# RDKit Feature Engineering

In [1]:
# IN TERMINAL:
# $source activate my-rdkit-env
# $pip install jupyter
# $pip install pandas

#Import packages
import pandas as pd
from rdkit.Chem import rdMolDescriptors

## FEATURE ENGINEERING - PART 1

In [20]:
'''
INPUTS:
inscv : string name for input csv file
outscv: string name for output csv file with new features
'''
def make_features(incsv, outcsv):
    df_read=pd.read_csv(incsv, index_col=0)
    keys=['f'+str(i) for i in range(14,40)]
    vals=[[] for i in range(14,40)]
    features=dict(zip(keys, vals))

    for i in df_read.smiles:
        m = Chem.MolFromSmiles(i)
        features['f01'].append(rdMolDescriptors.CalcExactMolWt(m))
        features['f02'].append(rdMolDescriptors.CalcFractionCSP3(m))
        features['f03'].append(rdMolDescriptors.CalcHallKierAlpha(m))
        features['f04'].append(rdMolDescriptors.CalcKappa1(m))
        features['f05'].append(rdMolDescriptors.CalcKappa2(m))
        features['f06'].append(rdMolDescriptors.CalcKappa3(m))
        features['f07'].append(rdMolDescriptors.CalcLabuteASA(m))
        features['f08'].append(rdMolDescriptors.CalcNumAliphaticCarbocycles(m))
        features['f09'].append(rdMolDescriptors.CalcNumAliphaticHeterocycles(m))
        features['f10'].append(rdMolDescriptors.CalcNumAliphaticRings(m))
        features['f11'].append(rdMolDescriptors.CalcNumAmideBonds(m))
        features['f12'].append(rdMolDescriptors.CalcNumAromaticCarbocycles(m))
        features['f13'].append(rdMolDescriptors.CalcNumRings(m))

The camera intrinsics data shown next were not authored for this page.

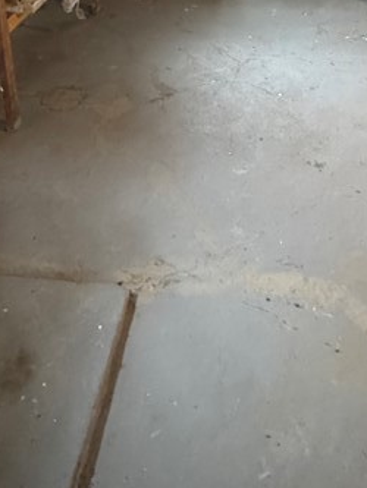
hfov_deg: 33.6
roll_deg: +1.4
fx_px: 607
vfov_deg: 38.2
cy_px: -16
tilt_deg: -18.5
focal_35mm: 43
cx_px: 194
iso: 1250
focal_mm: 2.22
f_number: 2.2
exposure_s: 1/40
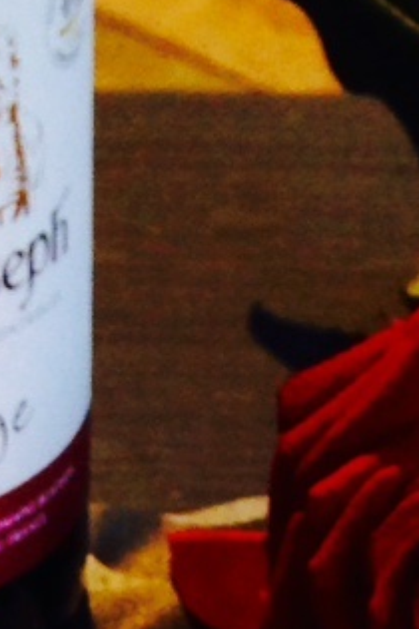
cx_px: 259
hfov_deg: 6.2
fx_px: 3893
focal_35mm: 223
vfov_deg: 8.5
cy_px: 1456
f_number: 2.4
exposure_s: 1/40
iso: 64
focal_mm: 4.12
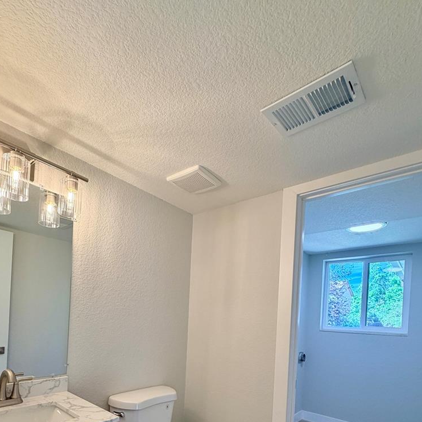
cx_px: 186
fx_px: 276
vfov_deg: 69.4
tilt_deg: -0.3
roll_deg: -2.7
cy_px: 321
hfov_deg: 74.5
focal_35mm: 20
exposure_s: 1/120
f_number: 2.2
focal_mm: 2.22
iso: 125
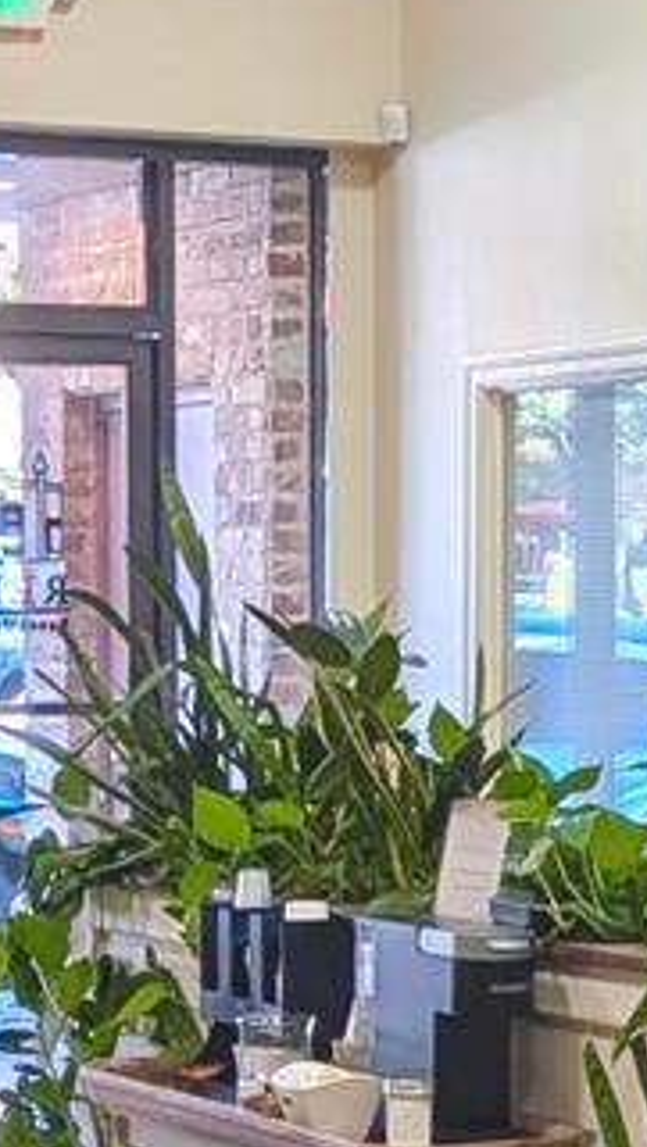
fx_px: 3714
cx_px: 191
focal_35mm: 122
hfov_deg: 9.9
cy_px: 1086
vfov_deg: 17.2
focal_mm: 4.53
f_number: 1.7
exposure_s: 1/120
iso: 43
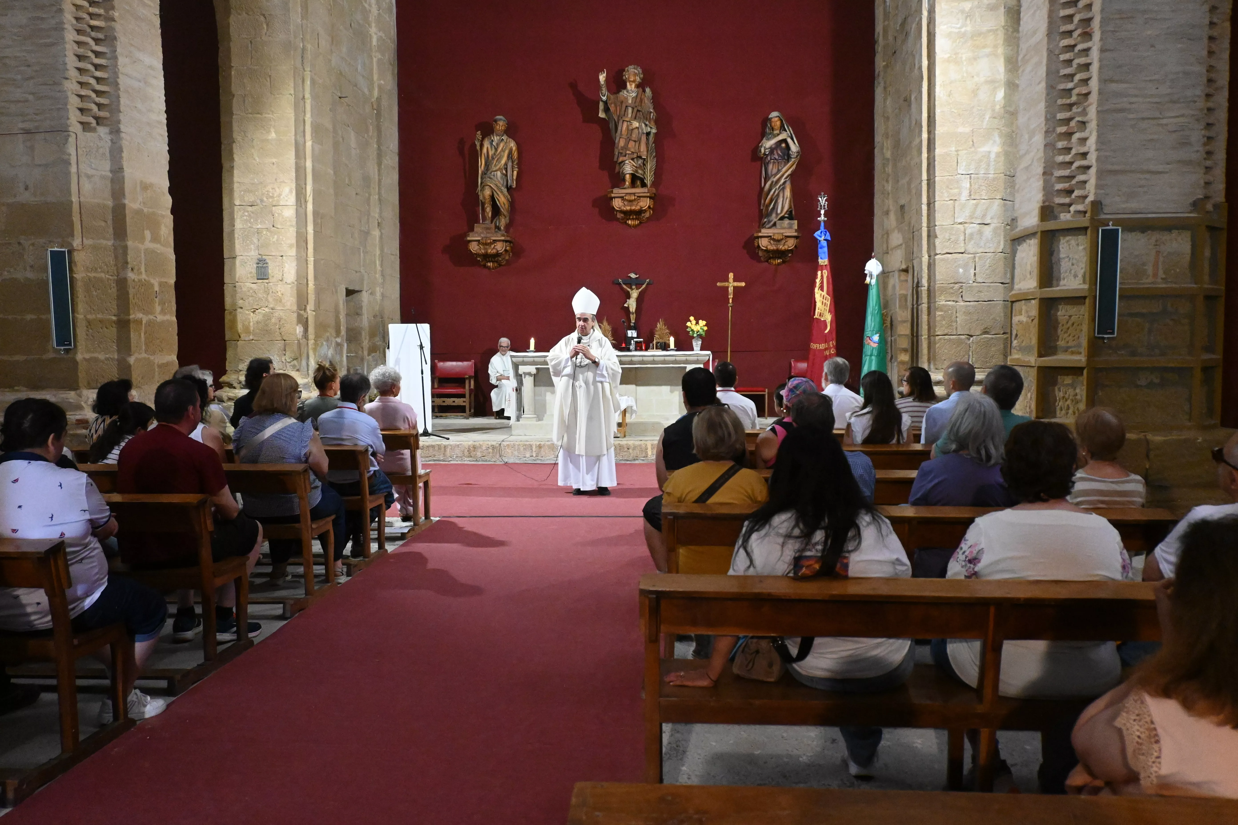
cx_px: 619
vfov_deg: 41.7
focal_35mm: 32
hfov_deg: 59.5
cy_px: 412
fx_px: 1083
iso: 6400
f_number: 5.6
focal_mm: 21
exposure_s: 1/125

    #Add new columns to dataframe
    for i in keys:
        df_read[i]=features[i]

    df_read.to_csv(outcsv)
    return 'Finished'

## FEATURE ENGINEERING - PART 2

In [20]:
'''
INPUTS:
inscv : string name for input csv file
outscv: string name for output csv file with new features
'''
def make_features2(incsv, outcsv):
    df_read=pd.read_csv(incsv, index_col=0)
    keys=['f'+str(i) for i in range(14,40)]
    vals=[[] for i in range(14,40)]
    features=dict(zip(keys, vals))

    for i in df_read.smiles:
        m = Chem.MolFromSmiles(i)
        features['f14'].append(rdMolDescriptors.CalcChi0n(m))
        features['f15'].append(rdMolDescriptors.CalcChi0v(m))
        features['f16'].append(rdMolDescriptors.CalcChi1n(m))
        features['f17'].append(rdMolDescriptors.CalcChi1v(m))
        features['f18'].append(rdMolDescriptors.CalcChi2n(m))
        features['f19'].append(rdMolDescriptors.CalcChi2v(m))
        features['f20'].append(rdMolDescriptors.CalcChi3n(m))
        features['f21'].append(rdMolDescriptors.CalcChi3v(m))
        features['f22'].append(rdMolDescriptors.CalcChi4n(m))
        features['f23'].append(rdMolDescriptors.CalcChi4v(m))
        features['f24'].append(rdMolDescriptors.CalcCrippenDescriptors(m)[0])
        features['f25'].append(rdMolDescriptors.CalcCrippenDescriptors(m)[1])
        features['f26'].append(rdMolDescriptors.CalcNumAromaticHeterocycles(m))
        features['f27'].append(rdMolDescriptors.CalcNumBridgeheadAtoms(m))
        features['f28'].append(rdMolDescriptors.CalcNumHBA(m))
        features['f29'].append(rdMolDescriptors.CalcNumHBD(m))
        features['f30'].append(rdMolDescriptors.CalcNumHeteroatoms(m))
        features['f31'].append(rdMolDescriptors.CalcNumHeterocycles(m))
        features['f32'].append(rdMolDescriptors.CalcNumLipinskiHBA(m))
        features['f33'].append(rdMolDescriptors.CalcNumLipinskiHBD(m))
        features['f34'].append(rdMolDescriptors.CalcNumRotatableBonds(m))
        features['f35'].append(rdMolDescriptors.CalcNumSaturatedCarbocycles(m))
        features['f36'].append(rdMolDescriptors.CalcNumSaturatedHeterocycles(m))
        features['f37'].append(rdMolDescriptors.CalcNumSaturatedRings(m))
        features['f38'].append(rdMolDescriptors.CalcNumSpiroAtoms(m))
        features['f39'].append(rdMolDescriptors.CalcTPSA(m))
    
    #Add new columns to dataframe
    for i in keys:
        df_read[i]=features[i]

    df_read.to_csv(outcsv)
    return 'Finished'

In [17]:
make_features('new_train.csv', 'new_tr_feat.csv')

In [21]:
make_features('new_test.csv', 'new_te_feat.csv')

'Finished'

In [22]:
make_features('new_val.csv', 'new_val_feat.csv')

'Finished'

In [21]:
make_features2('new_tr_feat.csv', 'new_xtr_feat.csv')

'Finished'

In [22]:
make_features2('new_te_feat.csv', 'new_xte_feat.csv')

'Finished'

In [23]:
make_features2('new_val_feat.csv', 'new_xval_feat.csv')

'Finished'